Source data section start

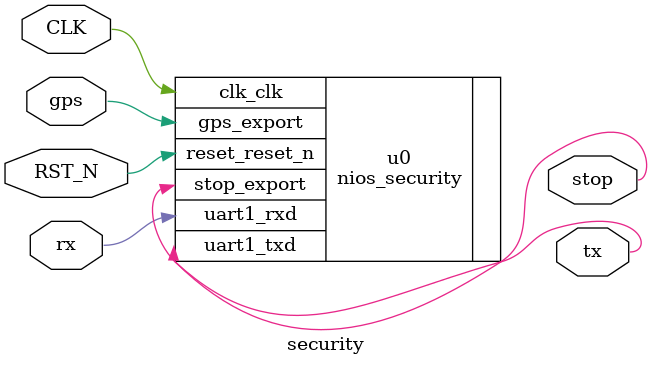
<source format=v>

module security(
CLK,
RST_N,
gps,
stop,//停止信号
rx,
tx
);

input CLK;
input RST_N;
input gps;
output stop;
input rx;
output tx;

    nios_security u0 (
        .clk_clk       (CLK),		  
        .reset_reset_n (RST_N), 
		  .gps_export(gps),
        .stop_export   (stop) ,
	     .uart1_rxd(rx),    
        .uart1_txd(tx)
    );
	 

endmodule 
</source>
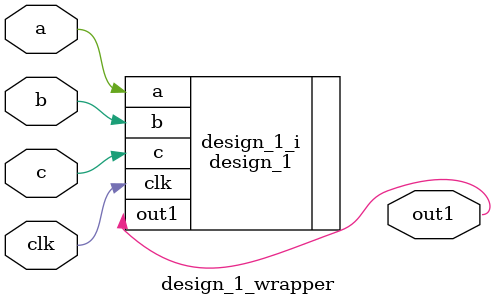
<source format=v>
`timescale 1 ps / 1 ps

module design_1_wrapper
   (a,
    b,
    c,
    clk,
    out1);
  input [0:0]a;
  input [0:0]b;
  input [0:0]c;
  input clk;
  output [0:0]out1;

  wire [0:0]a;
  wire [0:0]b;
  wire [0:0]c;
  wire clk;
  wire [0:0]out1;

  design_1 design_1_i
       (.a(a),
        .b(b),
        .c(c),
        .clk(clk),
        .out1(out1));
endmodule

</source>
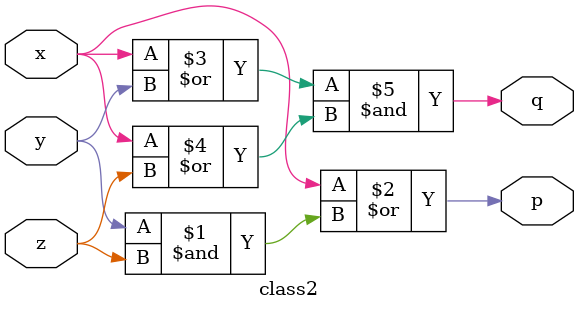
<source format=v>
module class2(x,y,z,p,q);
	input x,y,z;
	output p,q;
	assign p = x|(y&z);
	assign q = (x|y)&(x|z);
endmodule 

</source>
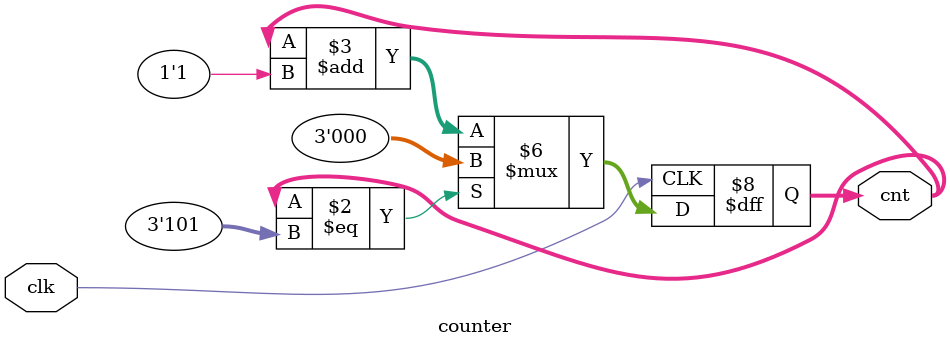
<source format=v>
`timescale 1ns / 1ps
module counter(clk,cnt);
    input clk;
    output reg [2:0] cnt = 0;
    always@(posedge clk) begin
        if(cnt == 3'b101)
            cnt <= 3'b000;
        else 
            cnt <= cnt + 1'b1;
    end
endmodule

</source>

Source data section end

__Task to carry out__:
Pictures aren't part of the copy; return each record above exactly.

__Answer below__:
<source format=v>

module security(
CLK,
RST_N,
gps,
stop,//停止信号
rx,
tx
);

input CLK;
input RST_N;
input gps;
output stop;
input rx;
output tx;

    nios_security u0 (
        .clk_clk       (CLK),		  
        .reset_reset_n (RST_N), 
		  .gps_export(gps),
        .stop_export   (stop) ,
	     .uart1_rxd(rx),    
        .uart1_txd(tx)
    );
	 

endmodule 
</source>
<source format=v>
`timescale 1 ps / 1 ps

module design_1_wrapper
   (a,
    b,
    c,
    clk,
    out1);
  input [0:0]a;
  input [0:0]b;
  input [0:0]c;
  input clk;
  output [0:0]out1;

  wire [0:0]a;
  wire [0:0]b;
  wire [0:0]c;
  wire clk;
  wire [0:0]out1;

  design_1 design_1_i
       (.a(a),
        .b(b),
        .c(c),
        .clk(clk),
        .out1(out1));
endmodule

</source>
<source format=v>
module class2(x,y,z,p,q);
	input x,y,z;
	output p,q;
	assign p = x|(y&z);
	assign q = (x|y)&(x|z);
endmodule 

</source>
<source format=v>
`timescale 1ns / 1ps
module counter(clk,cnt);
    input clk;
    output reg [2:0] cnt = 0;
    always@(posedge clk) begin
        if(cnt == 3'b101)
            cnt <= 3'b000;
        else 
            cnt <= cnt + 1'b1;
    end
endmodule

</source>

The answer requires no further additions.